What is your module firmware version? I have:

$ rak811v3 version
V3.0.0.14.H
kamran890 commented 2 years ago

Thanks!

Firmware version: V3.0.0.14.H

Well, that >OK < was there due to the fact that I was sending the confirmed down-links. So, I realized that, with confirmed down-links, the node was sending the ACK for each down-link, thus closing the receive window, which resulted in higher probability of missing next down-link.

kamran890 commented 2 years ago

So now with unconfirmed down-links, the missing of messages would be very rare. However there can still be missing messages, because the server/gateway don't know about the status of receive window of node, and it can send a message at a time when the receive window of node is closed. Wondering how we can resolve it? Do you think a re-send feature can be a good attempt?

AmedeeBulle commented 2 years ago

The main ideas of LoRaWan are: most of the traffic is uplink and non guaranteed delivery...

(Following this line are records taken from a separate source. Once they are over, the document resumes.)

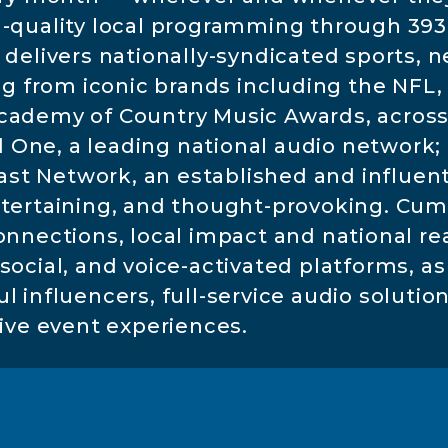
h-quality local programming through 39
 delivers nationally-syndicated sports, n
from iconic brands including the NFL, 
cademy of Country Music Awards, across 
One, a leading national audio network; a
 Network, an established and influentia
ntertaining, and thought-provoking. Cu
connections, local impact and national r
ocial, and voice-activated platforms, as 
 influencers, full-service audio solutio
live event experiences.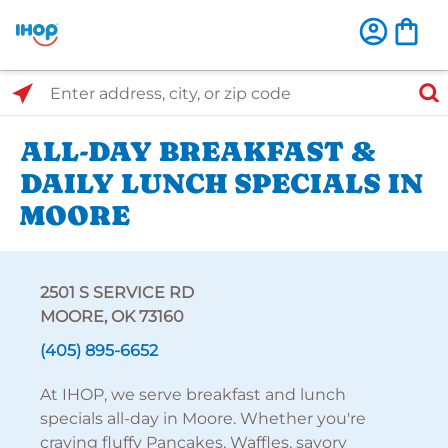
Select Search Type
Enter address, city, or zip code
ALL-DAY BREAKFAST &
DAILY LUNCH SPECIALS IN
MOORE
2501 S SERVICE RD
MOORE, OK 73160
(405) 895-6652
At IHOP, we serve breakfast and lunch
specials all-day in Moore. Whether you're
craving fluffy Pancakes, Waffles, savory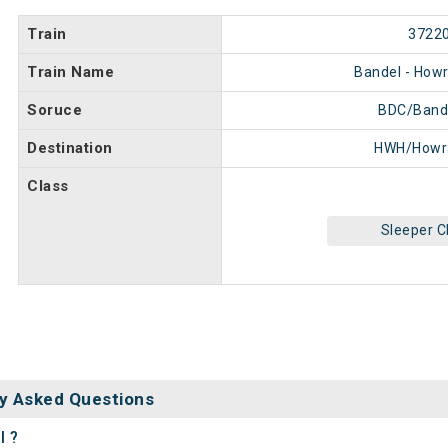
Train
3722
Train Name
Bandel - Howr
Soruce
BDC/Band
Destination
HWH/Howr
Class
Sleeper C
y Asked Questions
l ?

Depending on what you are trying to achieve, pure LoRa in P2P mode might be preferable, but still you will have to handle packet lost.

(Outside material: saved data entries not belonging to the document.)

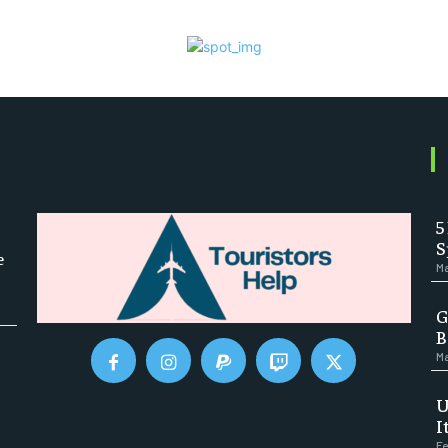
5
S
e
Ma
G
B
Ma
U
I
Fe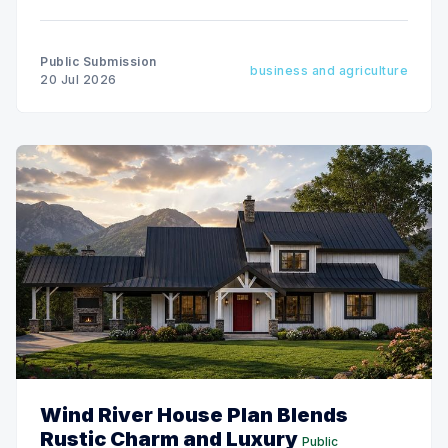
empty nesters, and vacation-home buyers alike.
Public Submission
business and agriculture
20 Jul 2026
Wind River House Plan Blends
Rustic Charm and Luxury
Public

To answer your question: you can miss a packet in multiple ways:

If you need a reliable communication, you will need to handle retries in a way or another... (As you mentioned, using confirmed transmission has its own problems, as it drastically increases airtime...)

kamran890 commented 2 years ago

Right! @AmedeeBulle Thanks for your support.

AmedeeBulle commented 2 years ago

I have released v0.8.5 with the improvements discussed in this thread. Closing the issue, feel free to reopen if I have missed anything.